Pour son premier
long-métrage en tant que réalisateur, Shane Atkinson signe un
thriller qui n'a pas à rougir face à la concurrence. Et encore
moins devant l’œuvre des frères Coen puisque LaRoy
s'inscrit
dans la lignée de Blood Simple,
Fargo
ou encore No Country for old Men.
À tel point qu'il est inenvisageable d'y voir autre chose qu'un
hommage à ce duo d'experts du septième art qui ont dans leur
carrière signé bon nombre de classiques du genre. Tout, de
l'esthétique à la mise en scène en passant par les protagonistes
renvoie à cette idée d'une Amérique profonde quelque peu
déglinguée, perdue dans le désert et peuplée d'individus plus
louches les uns que les autres. En ce sens, LaRoy
fait honneur au genre en appliquant les mêmes méthodes que Joel et
Ethan Coen dès le début de leur carrière. Ici, le héros est
incarné par un pauvre type, pas très courageux, propriétaire avec
son frère d'une quincaillerie, marié avec une ancienne reine de
beauté, sans enfants et vivotant en attendant que les choses
s'améliorent. Interprété par John Magaro, Ray est l'incarnation
parfaite de l'individu asservi (ici par son frère Junior personnifié
par Matthew Del Negro), trompé par sa femme Stacy-Lynn (Megan
Stevenson, parfaite en cruche adultère), manipulé par son
entourage, au bord du suicide mais qui au fond croit toujours en son
amour pour celle qu'il a épousé puisqu'il va accepté de commettre
un meurtre contre de l'argent. Ce même argent que la banque lui a
refusé et qui aurait dû permettre à Stacy-Lynn d'ouvrir son propre
salon de coiffure. Comme si cela ne suffisait pas, le réalisateur et
scénariste intègre au récit un vrai-faux détective privé
(l'acteur Steve Zahn) que deux officiers de la police locale
s'amusent à faire tourner en bourrique, un tueur à gages prénommé
Harry qu'interprète Dylan Baker que l'on pu notamment découvrir
dans Happiness
de Todd Solondz en 1998 ou dans les seconds et troisième volets de
la franchise Spider-Man de
Sam Raimi en 2004 et 2007, ainsi que d'autres personnages secondaires
qui viendront élargir les rangs d'une galerie d'individus
parfaitement improbables. Lors du Festival du cinéma américain de
Deauville ayant eu lieu entre le 1er et le 10 septembre 2023, Shane
Atkinson n'est pas reparti les mains vides.
En
effet, Laroy
a remporté trois des plus grandes récompenses avec le Grand
Prix,
celui de la Critique
ainsi que celui du Public.

• [Consigne 1]: D'après la critique du film LaRoy, quelles récompenses le film a-t-il obtenues au Festival du cinéma américain de Deauville ?

• [Données enregistrées]:
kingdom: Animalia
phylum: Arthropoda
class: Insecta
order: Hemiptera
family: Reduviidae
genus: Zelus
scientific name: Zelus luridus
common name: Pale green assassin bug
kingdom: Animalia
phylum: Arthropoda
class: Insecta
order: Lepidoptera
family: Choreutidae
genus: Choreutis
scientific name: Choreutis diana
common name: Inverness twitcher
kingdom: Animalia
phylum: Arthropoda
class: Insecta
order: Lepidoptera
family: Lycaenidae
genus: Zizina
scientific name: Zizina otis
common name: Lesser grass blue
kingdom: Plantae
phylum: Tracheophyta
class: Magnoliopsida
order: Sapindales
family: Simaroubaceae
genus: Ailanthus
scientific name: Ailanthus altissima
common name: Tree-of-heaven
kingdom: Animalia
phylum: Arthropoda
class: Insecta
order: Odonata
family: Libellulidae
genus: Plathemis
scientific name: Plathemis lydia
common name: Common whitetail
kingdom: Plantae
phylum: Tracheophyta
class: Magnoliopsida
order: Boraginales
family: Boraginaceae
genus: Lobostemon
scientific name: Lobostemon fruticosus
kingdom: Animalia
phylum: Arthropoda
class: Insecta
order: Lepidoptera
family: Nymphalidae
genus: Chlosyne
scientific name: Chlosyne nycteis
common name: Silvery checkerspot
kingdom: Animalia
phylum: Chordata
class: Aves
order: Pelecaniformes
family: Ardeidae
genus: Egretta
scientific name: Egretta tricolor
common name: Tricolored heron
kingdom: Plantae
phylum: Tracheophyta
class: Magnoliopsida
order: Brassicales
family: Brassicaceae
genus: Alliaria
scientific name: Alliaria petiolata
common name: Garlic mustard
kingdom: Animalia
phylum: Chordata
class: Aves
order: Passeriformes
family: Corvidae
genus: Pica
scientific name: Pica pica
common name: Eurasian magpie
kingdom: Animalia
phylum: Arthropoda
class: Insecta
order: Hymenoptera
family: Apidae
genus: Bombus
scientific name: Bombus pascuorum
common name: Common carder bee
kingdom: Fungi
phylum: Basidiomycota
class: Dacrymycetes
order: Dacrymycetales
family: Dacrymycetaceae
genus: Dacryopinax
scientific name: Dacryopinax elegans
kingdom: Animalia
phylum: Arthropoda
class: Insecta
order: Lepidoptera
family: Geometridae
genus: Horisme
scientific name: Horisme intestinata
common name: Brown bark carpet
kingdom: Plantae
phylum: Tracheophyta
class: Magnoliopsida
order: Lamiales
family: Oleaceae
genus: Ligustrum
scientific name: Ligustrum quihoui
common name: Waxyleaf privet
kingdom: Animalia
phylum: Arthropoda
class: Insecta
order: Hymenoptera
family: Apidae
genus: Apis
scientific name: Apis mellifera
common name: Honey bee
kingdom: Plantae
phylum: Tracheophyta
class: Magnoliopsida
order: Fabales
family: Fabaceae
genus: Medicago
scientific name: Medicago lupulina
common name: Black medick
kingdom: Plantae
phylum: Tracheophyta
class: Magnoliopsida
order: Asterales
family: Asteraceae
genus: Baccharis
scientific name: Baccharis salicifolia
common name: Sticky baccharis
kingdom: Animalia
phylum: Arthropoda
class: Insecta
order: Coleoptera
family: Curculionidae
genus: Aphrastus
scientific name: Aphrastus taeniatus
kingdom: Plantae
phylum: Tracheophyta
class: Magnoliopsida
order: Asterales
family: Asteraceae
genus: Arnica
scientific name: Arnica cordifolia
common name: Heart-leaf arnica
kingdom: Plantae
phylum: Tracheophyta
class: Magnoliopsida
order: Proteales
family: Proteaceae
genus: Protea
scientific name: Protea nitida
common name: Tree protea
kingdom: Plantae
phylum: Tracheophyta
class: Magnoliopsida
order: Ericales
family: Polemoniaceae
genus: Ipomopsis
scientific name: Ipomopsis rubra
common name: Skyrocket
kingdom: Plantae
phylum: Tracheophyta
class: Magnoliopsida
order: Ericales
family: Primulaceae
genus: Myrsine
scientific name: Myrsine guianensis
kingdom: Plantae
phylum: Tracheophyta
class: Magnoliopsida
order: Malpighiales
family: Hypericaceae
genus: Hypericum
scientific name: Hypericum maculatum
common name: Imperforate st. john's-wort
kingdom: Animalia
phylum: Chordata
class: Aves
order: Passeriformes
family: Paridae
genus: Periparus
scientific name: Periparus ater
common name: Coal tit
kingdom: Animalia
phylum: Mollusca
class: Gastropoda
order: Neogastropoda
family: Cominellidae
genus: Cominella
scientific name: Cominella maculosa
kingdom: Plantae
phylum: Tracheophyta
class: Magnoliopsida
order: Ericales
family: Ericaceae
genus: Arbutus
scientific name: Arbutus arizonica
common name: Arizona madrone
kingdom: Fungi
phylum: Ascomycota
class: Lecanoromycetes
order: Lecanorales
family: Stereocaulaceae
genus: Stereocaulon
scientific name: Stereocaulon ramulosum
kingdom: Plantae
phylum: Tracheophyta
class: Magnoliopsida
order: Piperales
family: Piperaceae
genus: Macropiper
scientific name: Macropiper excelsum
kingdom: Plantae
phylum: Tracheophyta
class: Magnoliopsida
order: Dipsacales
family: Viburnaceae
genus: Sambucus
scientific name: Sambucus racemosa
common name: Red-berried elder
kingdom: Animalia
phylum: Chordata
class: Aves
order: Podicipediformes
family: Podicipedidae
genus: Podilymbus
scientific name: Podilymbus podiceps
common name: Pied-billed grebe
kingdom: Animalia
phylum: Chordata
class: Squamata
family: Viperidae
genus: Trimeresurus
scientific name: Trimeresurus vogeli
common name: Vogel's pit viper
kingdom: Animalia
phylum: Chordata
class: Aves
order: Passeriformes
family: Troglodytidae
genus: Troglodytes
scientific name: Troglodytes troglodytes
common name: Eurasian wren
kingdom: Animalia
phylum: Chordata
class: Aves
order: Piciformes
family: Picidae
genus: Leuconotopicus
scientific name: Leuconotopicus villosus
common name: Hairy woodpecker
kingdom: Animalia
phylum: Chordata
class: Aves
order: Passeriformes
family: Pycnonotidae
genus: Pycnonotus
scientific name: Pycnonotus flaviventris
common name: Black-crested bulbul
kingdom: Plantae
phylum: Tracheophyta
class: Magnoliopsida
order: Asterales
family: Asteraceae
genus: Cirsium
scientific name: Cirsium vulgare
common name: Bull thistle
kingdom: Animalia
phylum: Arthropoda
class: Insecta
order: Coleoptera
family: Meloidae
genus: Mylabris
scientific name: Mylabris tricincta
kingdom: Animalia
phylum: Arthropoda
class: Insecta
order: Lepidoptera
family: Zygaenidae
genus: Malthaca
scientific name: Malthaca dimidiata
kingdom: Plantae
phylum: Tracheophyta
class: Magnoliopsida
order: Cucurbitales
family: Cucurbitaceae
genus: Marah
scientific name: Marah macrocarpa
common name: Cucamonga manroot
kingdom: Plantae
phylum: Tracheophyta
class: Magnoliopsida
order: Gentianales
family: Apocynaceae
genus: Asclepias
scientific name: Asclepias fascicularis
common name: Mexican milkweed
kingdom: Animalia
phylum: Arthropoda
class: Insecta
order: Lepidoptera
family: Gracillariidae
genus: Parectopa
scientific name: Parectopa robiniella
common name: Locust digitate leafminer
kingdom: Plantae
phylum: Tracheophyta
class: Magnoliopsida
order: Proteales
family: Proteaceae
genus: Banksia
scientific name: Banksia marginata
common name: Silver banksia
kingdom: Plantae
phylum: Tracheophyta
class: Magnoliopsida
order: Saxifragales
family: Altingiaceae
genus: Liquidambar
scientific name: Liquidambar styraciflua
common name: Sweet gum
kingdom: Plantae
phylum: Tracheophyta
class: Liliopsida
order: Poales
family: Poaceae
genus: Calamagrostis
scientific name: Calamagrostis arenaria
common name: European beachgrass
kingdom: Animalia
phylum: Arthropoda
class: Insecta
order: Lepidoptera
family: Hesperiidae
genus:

• [Consigne 2]: Recopiez à l'identique les enregistrements, depuis la ligne contenant « common name: Cucamonga manroot » jusqu'à la fin des enregistrements, ces deux bornes comprises.

• [Résultat attendu 1]: Le Grand Prix, le Prix de la Critique et le Prix du Public.

• [Résultat attendu 2]:
common name: Cucamonga manroot
kingdom: Plantae
phylum: Tracheophyta
class: Magnoliopsida
order: Gentianales
family: Apocynaceae
genus: Asclepias
scientific name: Asclepias fascicularis
common name: Mexican milkweed
kingdom: Animalia
phylum: Arthropoda
class: Insecta
order: Lepidoptera
family: Gracillariidae
genus: Parectopa
scientific name: Parectopa robiniella
common name: Locust digitate leafminer
kingdom: Plantae
phylum: Tracheophyta
class: Magnoliopsida
order: Proteales
family: Proteaceae
genus: Banksia
scientific name: Banksia marginata
common name: Silver banksia
kingdom: Plantae
phylum: Tracheophyta
class: Magnoliopsida
order: Saxifragales
family: Altingiaceae
genus: Liquidambar
scientific name: Liquidambar styraciflua
common name: Sweet gum
kingdom: Plantae
phylum: Tracheophyta
class: Liliopsida
order: Poales
family: Poaceae
genus: Calamagrostis
scientific name: Calamagrostis arenaria
common name: European beachgrass
kingdom: Animalia
phylum: Arthropoda
class: Insecta
order: Lepidoptera
family: Hesperiidae
genus:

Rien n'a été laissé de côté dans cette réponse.